Bereits im Dezember 2021 hatte die Europäische Kommission auf der Grundlage eines Berichts einen Vorschlag für die Richtlinie vorgelegt. Dieser Entwurf wurde im Europäischen Parlament behandelt, im Februar 2023 verabschiedeten die EU-Abgeordneten offiziell ihren Bericht, im Sommer folgten Rat und die ersten Trilogverhandlungen. Mitte Dezember wurde schließlich die vorläufige Einigung zwischen den beiden Institutionen erzielt.

„Wir haben als Gewerkschaften den Gesetzgebungsprozess von Anfang an mitverfolgt und auf die für Arbeitnehmer:innen wichtigen Punkte hingewiesen“, betont Reisecker. „Bis zuletzt war jedoch offen, worauf genau sich EU-Parlament und Rat einigen würden. Es gab natürlich Änderungen, der Kompromiss wich vom ursprünglichen Text ab. Aus unserer Sicht wären trotzdem einige wichtige Punkte erreicht worden.“
Einer der zentralen – und auch umkämpften – Punkte dieses RL-Vorschlags war der Beschäftigungsstatus von Plattformarbeiter:innen: Eine Anzahl bestimmter Indikatoren sollte aufzeigen, ob ein Arbeitsverhältnis besteht oder Selbständigkeit (bei zwei von fünf ausgewählten Indikatoren würde ein Arbeitsverhältnis angenommen). Arbeitnehmer:innen – und auch deren Vertreter:innen – hätten die Möglichkeit, bei einem Verdacht auf Scheinselbständigkeit die zuständigen Behörden zu informieren. Die Plattformbetreiber müssten dann beweisen, dass es sich nicht um ein abhängiges Beschäftigungsverhältnis handelt. „Die Beweislast liegt damit beim Arbeitgeber, das war für uns immer der Angelpunkt“, sagt Reisecker. Außerdem, fügt sie hinzu „könnten Gewerkschaften und KV-Verhandlungen endlich ermöglicht werden.“

Auch eine Regelung zum Umgang mit Algorithmen am Arbeitsplatz war vorgesehen. Derzeit bekommen Plattformarbeiter:innen oft keine Auskunft über den Einsatz bzw. das Funktionieren der Algorithmen, obwohl diese über wichtige finanzielle Gehaltsbestandteile wie z.B. die Auszahlung von Boni entscheiden. Die neue Richtlinie hätte vorgesehen, dass die Unternehmen diese Informationen mit den Arbeitnehmer:innen und ihren Vertreter:innen teilen müssen.
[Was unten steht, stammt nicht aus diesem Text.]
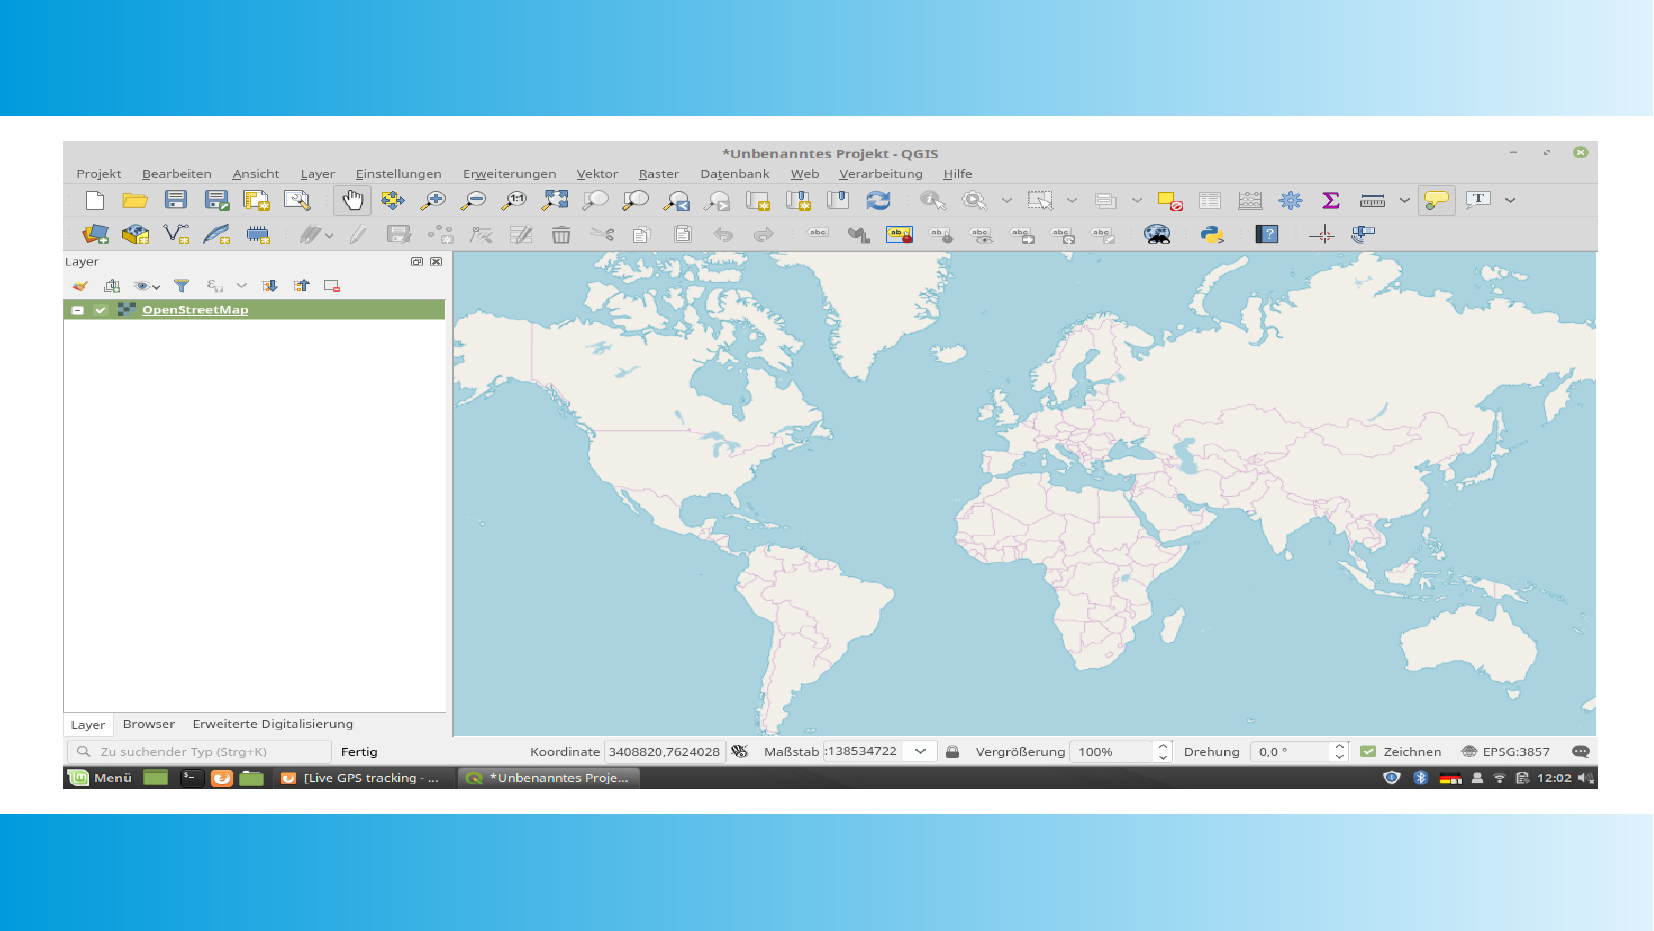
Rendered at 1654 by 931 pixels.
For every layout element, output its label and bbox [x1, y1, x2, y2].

picture [63, 141, 1598, 789]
„Wir appellieren daher an die Mitgliedstaaten, möglichst rasch und noch während der belgischen Präsidentschaft an den Verhandlungstisch zurückzukehren! Wir als Gewerkschafter:innen werden sicher nicht locker lassen, die Plattformarbeiter:innen verdienen dringend bessere Rechte!“

Sophia Reisecker

Einigung bleibt ausständig

Ein Rückschlag also. „Ob es noch vor Ende der Legislaturperiode zu einer Einigung kommt, ist leider fraglich“, zeigt sich Reisecker verärgert. Am 9. Juni werden die Wahlen zum Europäischen Parlament abgehalten, davor wird der Wahlkampf viel Zeit und Energien binden. Auf die darauffolgende ungarische Ratspräsidentschaft kann leider nicht nur bei diesem Dossier der Sozialpolitik wenig Hoffnung gesetzt werden. „Wir appellieren daher an die Mitgliedstaaten, möglichst rasch und noch während der belgischen Präsidentschaft an den Verhandlungstisch zurückzukehren! Wir als Gewerkschafter:innen werden sicher nicht locker lassen, die Plattformarbeiter:innen verdienen dringend bessere Rechte!“ betont die Internationale Sekretärin.